A relation should be followed by a series of terms (constants and variables) which together form a valid atom:
term : Parser Term
term =
P.oneOf
[ variable
, constant |> P.map Constant
]An atom is a named relation of terms where a list of terms is comma-separated and enclosed in parentheses. We can handle this compactly using the sequence parser designed for parsing lists of items.
atom : Parser Atom
atom =
P.succeed Tuple.pair
|. P.spaces
|= relation
|. P.spaces
|= P.sequence
{ start = "("
, item = term
, separator = ","
, end = ")"
, spaces = P.spaces
, trailing = P.Forbidden
}It is possible that in the body of rule, an atom may be negated. A negated version of an atom will be preceded by not:
negatedAtom : Parser NegatableAtom
negatedAtom =
P.succeed NotAtom
|. P.spaces
|. P.symbol "not"
|. P.spaces
|= atomAnd a negatable atom will be one of the two types of atom:
negatableAtom : Parser NegatableAtom
negatableAtom =
P.oneOf
[ negatedAtom
, atom |> P.map Atom
]We now have the parsers necessary to assemble into rule and fact parsers.
One of the parsing challenges we face when parsing input characters sequentially is that when we identify a relation and list of terms, we don't know whether it will form a fact or rule until we find either a . or a :- following it. And should it contain any variables, this would be fine if the head of a rule, but would be a problem as a definition of a fact – something we can only establish after we've parsed the atom and the following symbol.
Elm parser does have the ability to make a parser backtrackable which could provide a means to overcome this problem. But where possible it is good practice to avoid backtracking to make the parser as efficient as possible (we only want to parse each character once if we can). Avoiding backtracking also helps when reporting errors, which we will consider in the next chapter.
Let's therefore consider an approach that allows just a single pass through our input. Firstly, we parse the atom we expect at the start of any statement. And then we can decide on whether the atom forms part of a fact or a rule. If it is a fact we need to check that the atom contains only constants. To do this we use the Elm parser function andThen. This function takes some parsed content to generate a new parser allowing us to validate the content even after a succeeding parse.
statement : Parser Statement
statement =
P.succeed identity
|= atom
|. P.spaces
|> P.andThen (\atm -> P.oneOf [ fact atm, rule atm ])Our fact parser takes a successfully parsed atom and then checks it is followed by a terminating . and that the list of terms in the atom are all constants. We can force the parser to fail if it finds anything other than constants in the atom by calling problem with a suitably explanatory error message.

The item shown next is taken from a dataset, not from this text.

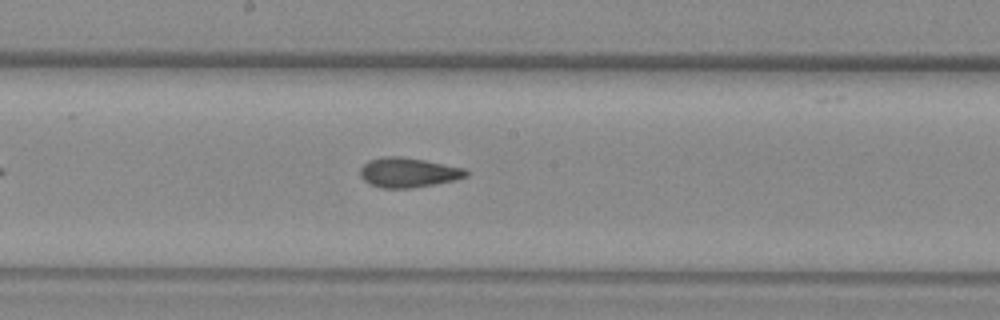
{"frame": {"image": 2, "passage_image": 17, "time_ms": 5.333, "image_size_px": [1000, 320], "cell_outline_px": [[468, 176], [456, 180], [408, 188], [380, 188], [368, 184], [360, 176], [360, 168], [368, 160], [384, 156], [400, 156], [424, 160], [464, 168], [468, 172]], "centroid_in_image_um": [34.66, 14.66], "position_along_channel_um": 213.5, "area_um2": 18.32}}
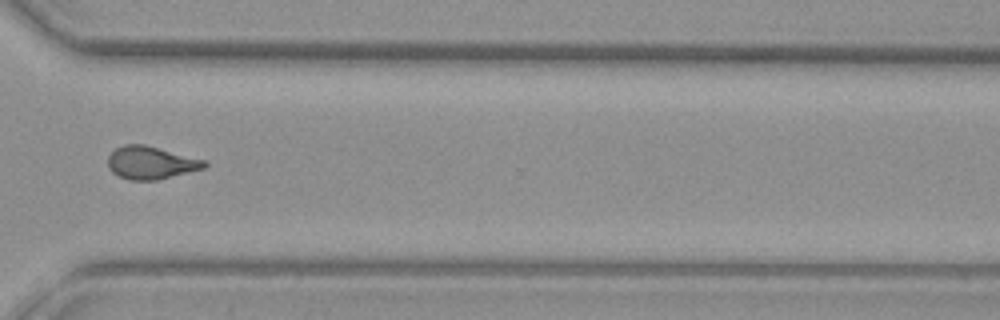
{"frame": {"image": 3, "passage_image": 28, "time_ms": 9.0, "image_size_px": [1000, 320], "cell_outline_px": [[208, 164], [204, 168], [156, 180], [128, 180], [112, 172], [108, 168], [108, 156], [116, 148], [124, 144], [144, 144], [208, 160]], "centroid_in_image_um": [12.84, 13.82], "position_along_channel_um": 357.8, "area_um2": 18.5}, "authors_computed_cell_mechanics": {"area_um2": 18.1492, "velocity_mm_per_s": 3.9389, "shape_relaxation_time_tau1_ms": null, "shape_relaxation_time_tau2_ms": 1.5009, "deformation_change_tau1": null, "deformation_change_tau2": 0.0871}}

fact : Atom -> Parser Statement
fact ( r, terms ) =
let
constants =
List.filterMap
(\t ->
case t of
Constant c ->
Just c
_ ->
Nothing
)
terms
onlyConstants =
if List.length constants == List.length terms then
P.succeed (Fact ( r, constants ))
else
P.problem "A fact should only contain constants"
in
P.succeed identity
|. P.symbol "."
|. P.spaces
|= onlyConstantsParsing the body of a rule, which should be list of negatable atoms following the := symbol, is simplified by using the sequence parser. Unlike the fact parsing we will only perform syntactical checking of the rule as terms can be both constants and variables.
rule : Atom -> Parser Statement
rule head =
P.succeed (\bdy -> Rule ( head, bdy ))
|= P.sequence
{ start = ":-"
, item = negatableAtom
, separator = ","
, end = ""
, spaces = P.spaces
, trailing = P.Forbidden
}
|. P.symbol "."
|. P.spacesFinally we can create a top-level program parser that simply loops through input parsing statements until the end of input is reached.
program : Parser (List Statement)
program =
let
programHelp statements =
P.oneOf
[ P.succeed (statements |> List.reverse |> P.Done)
|. P.end
, P.succeed (\st -> st :: statements |> P.Loop)
|= statement
]
in
P.loop [] programHelpAnd to run our parser, we will for the moment, convert the parsed result into a Maybe.
parse : Parser a -> String -> Maybe a
parse parser =
P.run parser >> Result.toMaybeThis chapter has considered how we translate a well-specified grammar into a parser that transforms some input text into custom types that represent that grammar. It introduced an important addition to the approaches we can take to parsing, namely the use of andThen to validate some parsed content after, rather than during, it has been parsed. The chapter provides practice in applying the parser combinator approach and lays the ground for considering one of the main strengths of the Elm Parser, that of robust error handling to provide useful feedback on the parsing process.
^^^elm r=(parse program testInput1)^^^
^^^elm r=(parse program testInput2)^^^
^^^elm r=(parse program testInput3)^^^
testInput1 : String
testInput1 =
"""
bird("parrot").
legs("cat",4).
move("bat","fly").
move("parrot","fly").
flyingBird(X) :- bird(X), move(X,"fly").
"""testInput2 : String
testInput2 =
"""
bird("parrot").
bird("emu").
mammal("cat").
mammal("dolphin").
mammal("bat").
mammal("human").
legs("cat",4).
legs("parrot",2).
legs("bat",2).
legs("human",2).
legs("dolphin",0).
move("parrot","fly").
move("parrot","walk").
move("emu","walk").
move("cat","walk").
move("bat","fly").
move("dolphin","swim").
move("human","walk").
flyingAnimal(Animal) :-
move(Animal,"fly").
bipedalMammal(Animal) :-
mammal(Animal),
legs(Animal,2).
flightlessBird(Animal) :-
bird(Animal),
not move(Animal,"fly").
"""testInput3 : String
testInput3 =
"""
connected("Windermere","Ambleside").
connected("Ambleside","Grasmere").
connected("Grasmere","Keswick").
connected(A,B) :- connected(B,A).
canTravel(A,B) :- connected(A,B).
canTravel(A,C) :- connected(A,B), canTravel(B,C).
"""